Extracted text data from pages:
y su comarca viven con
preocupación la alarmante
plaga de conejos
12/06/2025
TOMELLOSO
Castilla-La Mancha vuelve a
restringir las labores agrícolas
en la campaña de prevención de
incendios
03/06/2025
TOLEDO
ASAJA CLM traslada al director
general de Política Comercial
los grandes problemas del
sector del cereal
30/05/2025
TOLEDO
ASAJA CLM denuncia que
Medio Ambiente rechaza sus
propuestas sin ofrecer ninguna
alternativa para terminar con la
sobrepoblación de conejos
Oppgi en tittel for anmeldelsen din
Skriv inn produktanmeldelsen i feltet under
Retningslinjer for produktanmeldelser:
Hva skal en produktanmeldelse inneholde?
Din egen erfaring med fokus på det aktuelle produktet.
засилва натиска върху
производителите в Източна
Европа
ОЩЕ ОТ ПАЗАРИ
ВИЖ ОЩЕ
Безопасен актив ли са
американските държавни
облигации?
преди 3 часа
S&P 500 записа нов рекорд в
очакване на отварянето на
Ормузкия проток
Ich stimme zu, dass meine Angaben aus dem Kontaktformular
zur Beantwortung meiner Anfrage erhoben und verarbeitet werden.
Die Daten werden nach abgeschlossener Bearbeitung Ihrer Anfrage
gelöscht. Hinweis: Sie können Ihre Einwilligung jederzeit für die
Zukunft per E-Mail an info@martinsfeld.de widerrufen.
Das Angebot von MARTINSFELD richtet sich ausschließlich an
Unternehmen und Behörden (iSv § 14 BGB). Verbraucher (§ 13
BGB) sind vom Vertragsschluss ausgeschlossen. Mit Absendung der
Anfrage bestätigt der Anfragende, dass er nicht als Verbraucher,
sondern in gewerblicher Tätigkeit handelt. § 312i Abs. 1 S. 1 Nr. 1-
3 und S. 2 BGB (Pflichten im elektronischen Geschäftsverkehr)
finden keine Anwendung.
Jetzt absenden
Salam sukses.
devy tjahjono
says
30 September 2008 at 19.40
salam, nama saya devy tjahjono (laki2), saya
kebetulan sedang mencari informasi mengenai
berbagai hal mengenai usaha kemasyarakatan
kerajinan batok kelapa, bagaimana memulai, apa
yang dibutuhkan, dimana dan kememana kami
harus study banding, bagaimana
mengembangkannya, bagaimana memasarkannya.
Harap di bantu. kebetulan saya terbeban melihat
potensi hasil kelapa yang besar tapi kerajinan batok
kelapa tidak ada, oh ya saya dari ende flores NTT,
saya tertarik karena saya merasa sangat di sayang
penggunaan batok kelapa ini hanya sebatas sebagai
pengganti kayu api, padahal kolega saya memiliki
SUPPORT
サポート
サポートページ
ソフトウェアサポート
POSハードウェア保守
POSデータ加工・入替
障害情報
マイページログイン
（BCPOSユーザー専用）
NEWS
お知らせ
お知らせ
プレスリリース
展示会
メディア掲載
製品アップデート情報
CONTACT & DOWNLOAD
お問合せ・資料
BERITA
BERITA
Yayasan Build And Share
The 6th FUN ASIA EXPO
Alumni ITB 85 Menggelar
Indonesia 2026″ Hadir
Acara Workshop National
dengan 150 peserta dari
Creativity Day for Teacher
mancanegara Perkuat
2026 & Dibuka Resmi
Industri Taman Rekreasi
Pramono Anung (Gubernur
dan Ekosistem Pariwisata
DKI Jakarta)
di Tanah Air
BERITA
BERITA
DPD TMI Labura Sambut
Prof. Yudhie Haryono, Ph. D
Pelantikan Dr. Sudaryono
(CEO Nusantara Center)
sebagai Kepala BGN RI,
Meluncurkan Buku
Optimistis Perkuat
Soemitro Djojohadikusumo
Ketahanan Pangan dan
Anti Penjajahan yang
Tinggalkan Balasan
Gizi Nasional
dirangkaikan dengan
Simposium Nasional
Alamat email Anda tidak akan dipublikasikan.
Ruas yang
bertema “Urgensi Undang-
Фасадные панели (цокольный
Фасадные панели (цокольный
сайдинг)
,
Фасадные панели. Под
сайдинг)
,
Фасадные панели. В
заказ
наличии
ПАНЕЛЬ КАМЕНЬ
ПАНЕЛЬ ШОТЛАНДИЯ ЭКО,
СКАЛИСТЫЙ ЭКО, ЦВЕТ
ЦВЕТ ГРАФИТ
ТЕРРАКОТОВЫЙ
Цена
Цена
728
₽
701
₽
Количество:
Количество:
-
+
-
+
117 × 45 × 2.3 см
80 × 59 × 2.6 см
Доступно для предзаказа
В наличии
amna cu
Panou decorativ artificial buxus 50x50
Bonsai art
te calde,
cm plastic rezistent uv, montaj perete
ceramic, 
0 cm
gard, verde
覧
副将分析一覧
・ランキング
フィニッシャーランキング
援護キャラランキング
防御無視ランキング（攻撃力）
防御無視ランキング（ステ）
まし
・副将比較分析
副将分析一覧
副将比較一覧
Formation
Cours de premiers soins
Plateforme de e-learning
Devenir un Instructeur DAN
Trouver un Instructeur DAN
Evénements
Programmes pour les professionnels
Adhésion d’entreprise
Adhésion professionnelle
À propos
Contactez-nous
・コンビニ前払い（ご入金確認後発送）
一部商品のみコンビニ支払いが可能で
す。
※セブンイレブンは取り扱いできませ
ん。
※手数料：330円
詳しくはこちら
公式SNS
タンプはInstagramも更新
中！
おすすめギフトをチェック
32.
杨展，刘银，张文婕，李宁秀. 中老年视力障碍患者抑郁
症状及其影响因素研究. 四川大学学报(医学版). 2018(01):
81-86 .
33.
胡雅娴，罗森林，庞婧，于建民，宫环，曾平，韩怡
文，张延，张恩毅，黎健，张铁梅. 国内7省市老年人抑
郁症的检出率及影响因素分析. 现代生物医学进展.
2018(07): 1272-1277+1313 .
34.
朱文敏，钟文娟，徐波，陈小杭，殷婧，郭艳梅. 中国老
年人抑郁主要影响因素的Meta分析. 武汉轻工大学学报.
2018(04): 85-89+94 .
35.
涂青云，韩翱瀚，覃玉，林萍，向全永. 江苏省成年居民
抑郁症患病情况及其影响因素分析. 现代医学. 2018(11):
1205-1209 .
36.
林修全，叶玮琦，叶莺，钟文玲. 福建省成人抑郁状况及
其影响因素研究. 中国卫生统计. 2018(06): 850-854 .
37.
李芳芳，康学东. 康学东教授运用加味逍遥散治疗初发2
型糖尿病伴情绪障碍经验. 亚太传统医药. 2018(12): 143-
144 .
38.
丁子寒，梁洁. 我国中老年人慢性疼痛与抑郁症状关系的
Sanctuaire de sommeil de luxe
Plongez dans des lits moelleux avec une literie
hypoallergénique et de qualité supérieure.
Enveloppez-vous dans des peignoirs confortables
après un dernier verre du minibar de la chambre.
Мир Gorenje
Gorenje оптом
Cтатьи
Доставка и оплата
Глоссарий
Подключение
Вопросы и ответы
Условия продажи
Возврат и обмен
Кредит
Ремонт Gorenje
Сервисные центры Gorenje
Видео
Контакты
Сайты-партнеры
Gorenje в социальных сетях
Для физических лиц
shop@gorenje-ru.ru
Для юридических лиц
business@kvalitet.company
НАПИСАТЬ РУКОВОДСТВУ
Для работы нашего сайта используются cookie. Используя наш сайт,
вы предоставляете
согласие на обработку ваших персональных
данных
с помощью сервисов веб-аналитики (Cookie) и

_WHAT TO WORK ON_: Copy out every line of the material above with no changes at all.

_SOLUTION TO THE PROBLEM_:
y su comarca viven con
preocupación la alarmante
plaga de conejos
12/06/2025
TOMELLOSO
Castilla-La Mancha vuelve a
restringir las labores agrícolas
en la campaña de prevención de
incendios
03/06/2025
TOLEDO
ASAJA CLM traslada al director
general de Política Comercial
los grandes problemas del
sector del cereal
30/05/2025
TOLEDO
ASAJA CLM denuncia que
Medio Ambiente rechaza sus
propuestas sin ofrecer ninguna
alternativa para terminar con la
sobrepoblación de conejos
Oppgi en tittel for anmeldelsen din
Skriv inn produktanmeldelsen i feltet under
Retningslinjer for produktanmeldelser:
Hva skal en produktanmeldelse inneholde?
Din egen erfaring med fokus på det aktuelle produktet.
засилва натиска върху
производителите в Източна
Европа
ОЩЕ ОТ ПАЗАРИ
ВИЖ ОЩЕ
Безопасен актив ли са
американските държавни
облигации?
преди 3 часа
S&P 500 записа нов рекорд в
очакване на отварянето на
Ормузкия проток
Ich stimme zu, dass meine Angaben aus dem Kontaktformular
zur Beantwortung meiner Anfrage erhoben und verarbeitet werden.
Die Daten werden nach abgeschlossener Bearbeitung Ihrer Anfrage
gelöscht. Hinweis: Sie können Ihre Einwilligung jederzeit für die
Zukunft per E-Mail an info@martinsfeld.de widerrufen.
Das Angebot von MARTINSFELD richtet sich ausschließlich an
Unternehmen und Behörden (iSv § 14 BGB). Verbraucher (§ 13
BGB) sind vom Vertragsschluss ausgeschlossen. Mit Absendung der
Anfrage bestätigt der Anfragende, dass er nicht als Verbraucher,
sondern in gewerblicher Tätigkeit handelt. § 312i Abs. 1 S. 1 Nr. 1-
3 und S. 2 BGB (Pflichten im elektronischen Geschäftsverkehr)
finden keine Anwendung.
Jetzt absenden
Salam sukses.
devy tjahjono
says
30 September 2008 at 19.40
salam, nama saya devy tjahjono (laki2), saya
kebetulan sedang mencari informasi mengenai
berbagai hal mengenai usaha kemasyarakatan
kerajinan batok kelapa, bagaimana memulai, apa
yang dibutuhkan, dimana dan kememana kami
harus study banding, bagaimana
mengembangkannya, bagaimana memasarkannya.
Harap di bantu. kebetulan saya terbeban melihat
potensi hasil kelapa yang besar tapi kerajinan batok
kelapa tidak ada, oh ya saya dari ende flores NTT,
saya tertarik karena saya merasa sangat di sayang
penggunaan batok kelapa ini hanya sebatas sebagai
pengganti kayu api, padahal kolega saya memiliki
SUPPORT
サポート
サポートページ
ソフトウェアサポート
POSハードウェア保守
POSデータ加工・入替
障害情報
マイページログイン
（BCPOSユーザー専用）
NEWS
お知らせ
お知らせ
プレスリリース
展示会
メディア掲載
製品アップデート情報
CONTACT & DOWNLOAD
お問合せ・資料
BERITA
BERITA
Yayasan Build And Share
The 6th FUN ASIA EXPO
Alumni ITB 85 Menggelar
Indonesia 2026″ Hadir
Acara Workshop National
dengan 150 peserta dari
Creativity Day for Teacher
mancanegara Perkuat
2026 & Dibuka Resmi
Industri Taman Rekreasi
Pramono Anung (Gubernur
dan Ekosistem Pariwisata
DKI Jakarta)
di Tanah Air
BERITA
BERITA
DPD TMI Labura Sambut
Prof. Yudhie Haryono, Ph. D
Pelantikan Dr. Sudaryono
(CEO Nusantara Center)
sebagai Kepala BGN RI,
Meluncurkan Buku
Optimistis Perkuat
Soemitro Djojohadikusumo
Ketahanan Pangan dan
Anti Penjajahan yang
Tinggalkan Balasan
Gizi Nasional
dirangkaikan dengan
Simposium Nasional
Alamat email Anda tidak akan dipublikasikan.
Ruas yang
bertema “Urgensi Undang-
Фасадные панели (цокольный
Фасадные панели (цокольный
сайдинг)
,
Фасадные панели. Под
сайдинг)
,
Фасадные панели. В
заказ
наличии
ПАНЕЛЬ КАМЕНЬ
ПАНЕЛЬ ШОТЛАНДИЯ ЭКО,
СКАЛИСТЫЙ ЭКО, ЦВЕТ
ЦВЕТ ГРАФИТ
ТЕРРАКОТОВЫЙ
Цена
Цена
728
₽
701
₽
Количество:
Количество:
-
+
-
+
117 × 45 × 2.3 см
80 × 59 × 2.6 см
Доступно для предзаказа
В наличии
amna cu
Panou decorativ artificial buxus 50x50
Bonsai art
te calde,
cm plastic rezistent uv, montaj perete
ceramic, 
0 cm
gard, verde
覧
副将分析一覧
・ランキング
フィニッシャーランキング
援護キャラランキング
防御無視ランキング（攻撃力）
防御無視ランキング（ステ）
まし
・副将比較分析
副将分析一覧
副将比較一覧
Formation
Cours de premiers soins
Plateforme de e-learning
Devenir un Instructeur DAN
Trouver un Instructeur DAN
Evénements
Programmes pour les professionnels
Adhésion d’entreprise
Adhésion professionnelle
À propos
Contactez-nous
・コンビニ前払い（ご入金確認後発送）
一部商品のみコンビニ支払いが可能で
す。
※セブンイレブンは取り扱いできませ
ん。
※手数料：330円
詳しくはこちら
公式SNS
タンプはInstagramも更新
中！
おすすめギフトをチェック
32.
杨展，刘银，张文婕，李宁秀. 中老年视力障碍患者抑郁
症状及其影响因素研究. 四川大学学报(医学版). 2018(01):
81-86 .
33.
胡雅娴，罗森林，庞婧，于建民，宫环，曾平，韩怡
文，张延，张恩毅，黎健，张铁梅. 国内7省市老年人抑
郁症的检出率及影响因素分析. 现代生物医学进展.
2018(07): 1272-1277+1313 .
34.
朱文敏，钟文娟，徐波，陈小杭，殷婧，郭艳梅. 中国老
年人抑郁主要影响因素的Meta分析. 武汉轻工大学学报.
2018(04): 85-89+94 .
35.
涂青云，韩翱瀚，覃玉，林萍，向全永. 江苏省成年居民
抑郁症患病情况及其影响因素分析. 现代医学. 2018(11):
1205-1209 .
36.
林修全，叶玮琦，叶莺，钟文玲. 福建省成人抑郁状况及
其影响因素研究. 中国卫生统计. 2018(06): 850-854 .
37.
李芳芳，康学东. 康学东教授运用加味逍遥散治疗初发2
型糖尿病伴情绪障碍经验. 亚太传统医药. 2018(12): 143-
144 .
38.
丁子寒，梁洁. 我国中老年人慢性疼痛与抑郁症状关系的
Sanctuaire de sommeil de luxe
Plongez dans des lits moelleux avec une literie
hypoallergénique et de qualité supérieure.
Enveloppez-vous dans des peignoirs confortables
après un dernier verre du minibar de la chambre.
Мир Gorenje
Gorenje оптом
Cтатьи
Доставка и оплата
Глоссарий
Подключение
Вопросы и ответы
Условия продажи
Возврат и обмен
Кредит
Ремонт Gorenje
Сервисные центры Gorenje
Видео
Контакты
Сайты-партнеры
Gorenje в социальных сетях
Для физических лиц
shop@gorenje-ru.ru
Для юридических лиц
business@kvalitet.company
НАПИСАТЬ РУКОВОДСТВУ
Для работы нашего сайта используются cookie. Используя наш сайт,
вы предоставляете
согласие на обработку ваших персональных
данных
с помощью сервисов веб-аналитики (Cookie) и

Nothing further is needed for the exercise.